[PROVIDED INFORMATION]
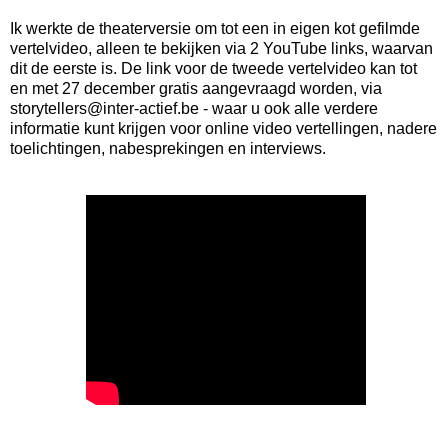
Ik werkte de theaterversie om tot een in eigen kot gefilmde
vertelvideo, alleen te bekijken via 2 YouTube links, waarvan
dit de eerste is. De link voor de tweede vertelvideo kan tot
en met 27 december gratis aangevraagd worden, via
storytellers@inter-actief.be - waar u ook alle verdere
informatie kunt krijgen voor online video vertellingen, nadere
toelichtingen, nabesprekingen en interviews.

[EXERCISE INSTRUCTIONS]
The expected result is an exact transcription of the lines from the one containing "storytellers@inter-actief.be - waar" through the end of the records above; please include both ends.

[RESPONSE FOR THIS EXERCISE]
storytellers@inter-actief.be - waar u ook alle verdere
informatie kunt krijgen voor online video vertellingen, nadere
toelichtingen, nabesprekingen en interviews.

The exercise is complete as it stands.